How computers & cloud storage work — beginner map

How software & cloud storage fit together

← Hub

A mental map for beginners and interview warm-ups. Analogies first, cloud names second—then you can dig into each vendor’s docs. Pairs with architect interview lens and SQL Reference Guide once you know what “warehouse” means.

Why this matters (jobs, money, and Snowflake)

Interviewers and architects care that you can separate compute (CPU/RAM doing work right now) from storage (bytes kept durably) from network (moving bytes between places). Mixing them up leads to wrong cost guesses and weak designs.

Snowflake maps cleanly: your virtual warehouse is compute; long-lived tables lean on cloud object storage in the account’s region; the control plane coordinates auth, metadata, and query planning.

Interview phrase: “We optimized bytes scanned and warehouse concurrency, not just SQL syntax—because that’s where credits and SLAs live.”

1 — What is a computer, physically?

Four friends that work together:

Fun analogy: Cooking — CPU is you chopping, RAM is the cutting board (limited space), disk is the fridge (everything stored until you need it), network is ordering groceries delivered.

2 — What is software?

Software is instructions + data. Layers stack from metal upward:

YOU → browser or app (“I want to see my data”) ↓ APP → your application code (web app, game, Snowflake SQL worksheet…) ↓ OS → Windows / macOS / Linux (manages CPU, RAM, files, network) ↓ HARDWARE → CPU · RAM · disk · network card

Libraries and frameworks sit inside the “app” box—they reuse someone else’s solved problems (draw a button, talk HTTPS, parse JSON).

3 — What happens when you click “Run query”?

  1. Your browser sends a request over the network (HTTPS).
  2. A server in a data center receives it (a computer you rent, not the one on your desk).
  3. That server runs software (Snowflake’s services + warehouses), reads/writes storage, and sends a result back.

■ STORED DATA:
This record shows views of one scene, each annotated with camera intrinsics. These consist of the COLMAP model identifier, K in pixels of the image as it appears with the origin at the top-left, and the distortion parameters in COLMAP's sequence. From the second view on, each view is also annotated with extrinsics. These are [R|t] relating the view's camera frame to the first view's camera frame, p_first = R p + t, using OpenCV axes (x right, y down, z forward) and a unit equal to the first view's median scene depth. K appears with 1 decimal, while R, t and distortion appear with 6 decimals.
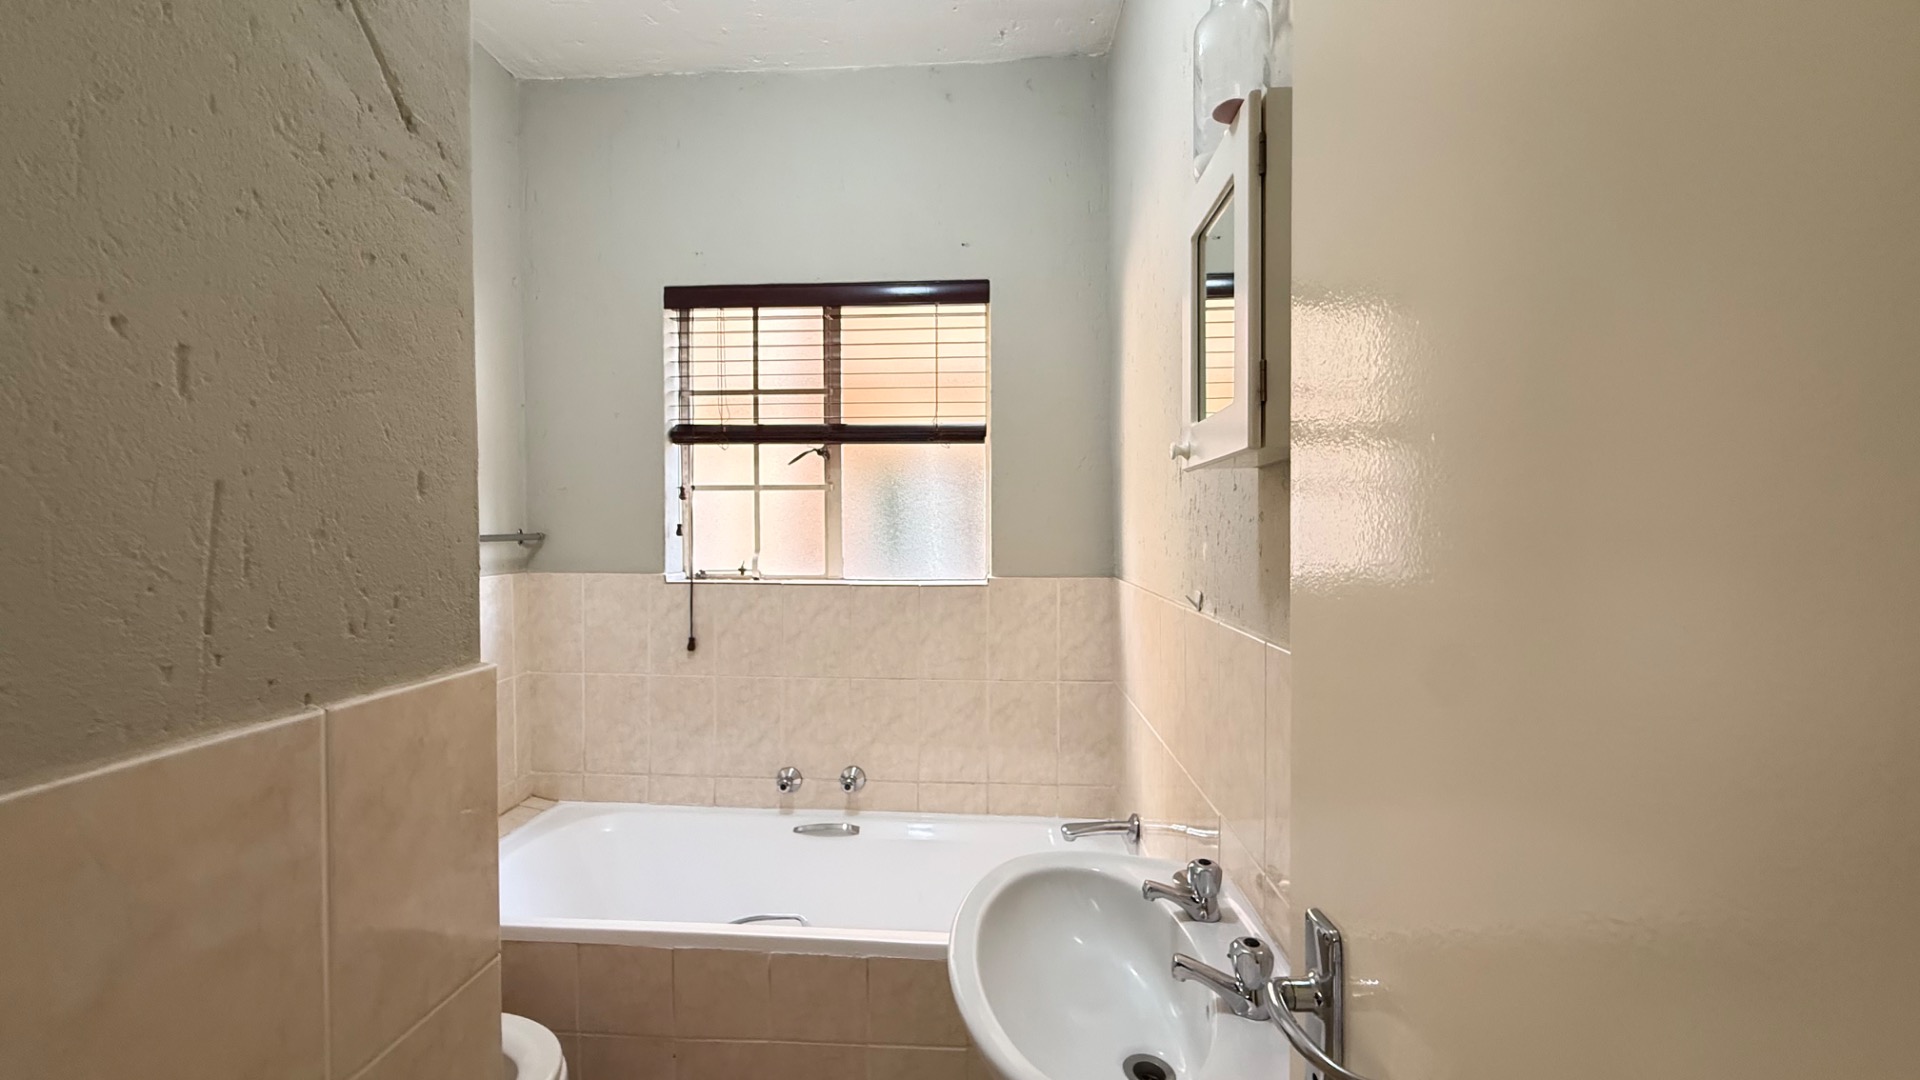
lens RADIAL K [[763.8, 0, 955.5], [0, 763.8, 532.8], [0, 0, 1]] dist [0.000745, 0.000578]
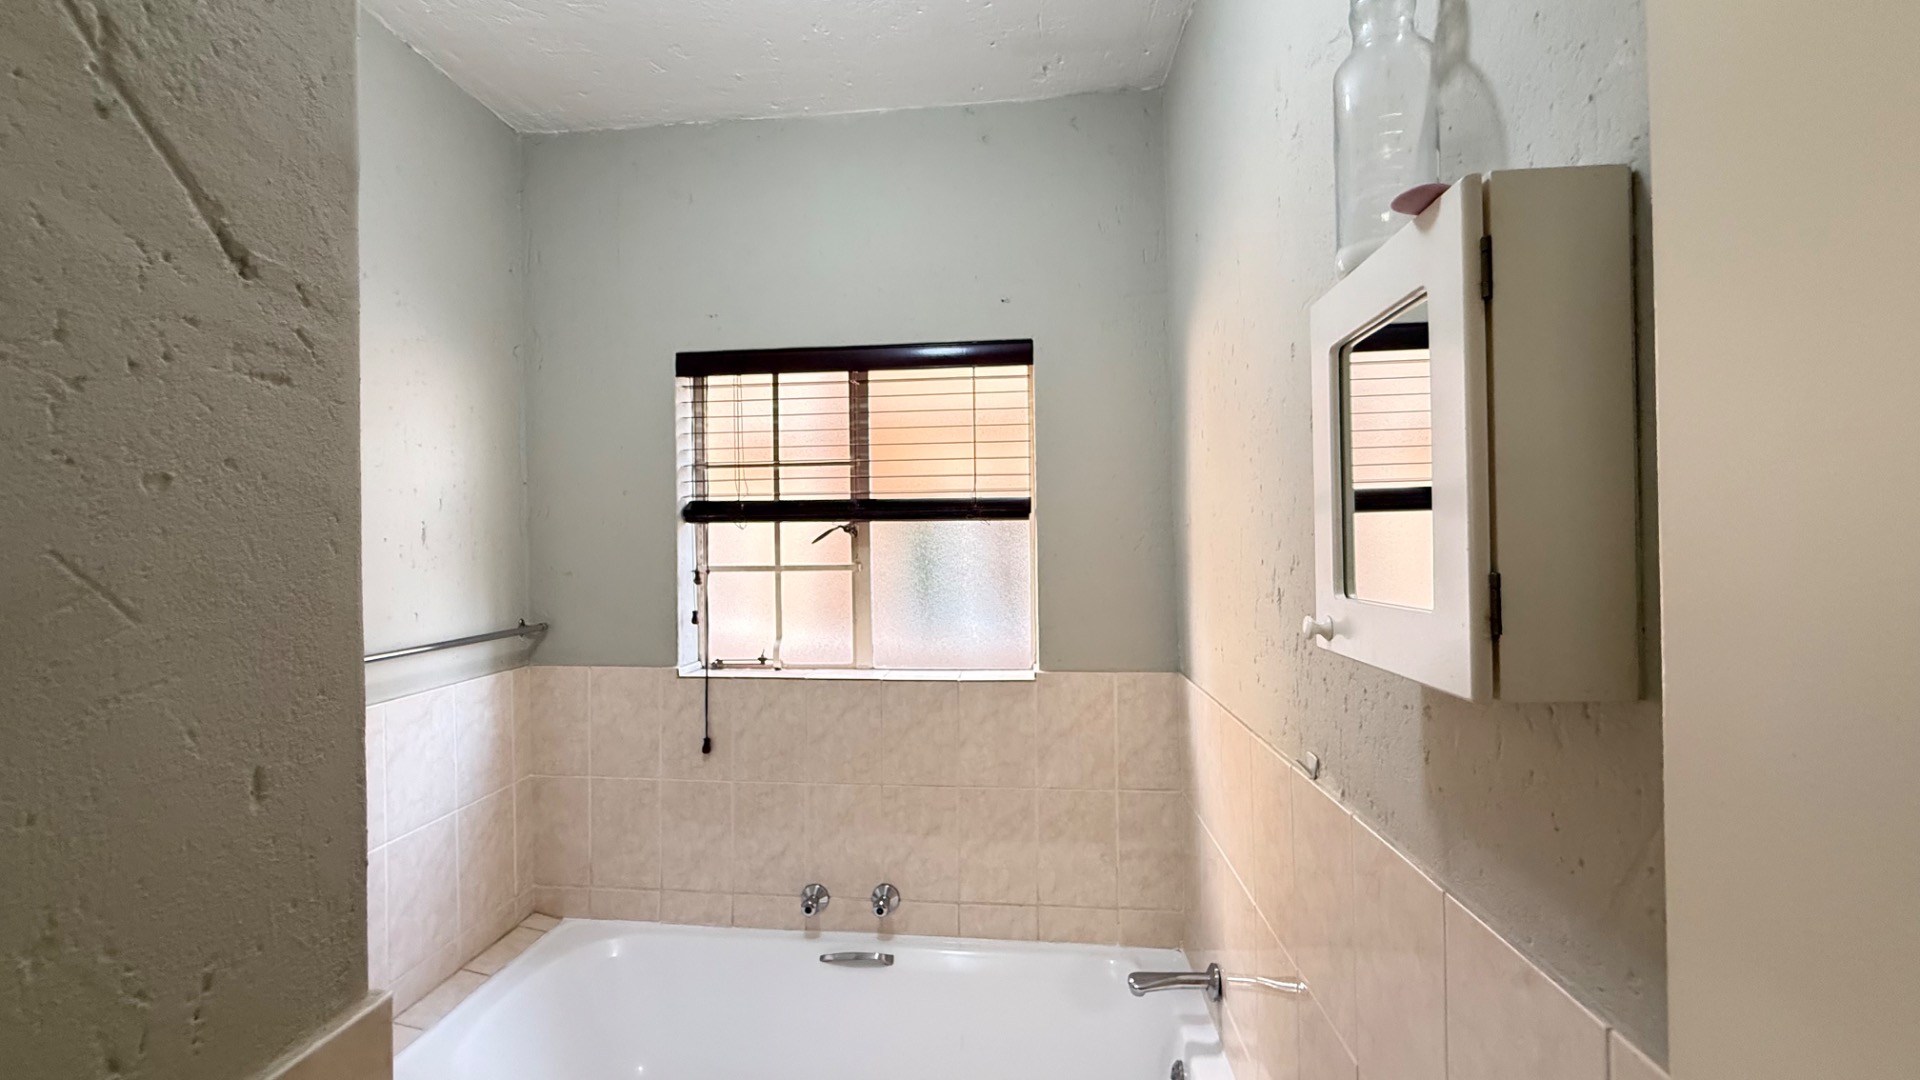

■ QUESTIONS ON THE MATERIAL:
**1.** List the layers of the stack in the beginner map, from top to bottom, with the short description each one carries.
**2.** Recast the paragraph of the beginner map that starts "Snowflake maps cleanly" as a bulleted list, one bullet per Snowflake part.
Answer from the beginner map alone; the listing plays no part.

■ EXERCISE RESPONSES:
**1.**
1. YOU: browser or app ("I want to see my data")
2. APP: your application code (web app, game, Snowflake SQL worksheet…)
3. OS: Windows / macOS / Linux (manages CPU, RAM, files, network)
4. HARDWARE: CPU · RAM · disk · network card

**2.**
- Virtual warehouse: compute
- Long-lived tables: rely on cloud object storage in the account's region
- Control plane: coordinates auth, metadata, and query planning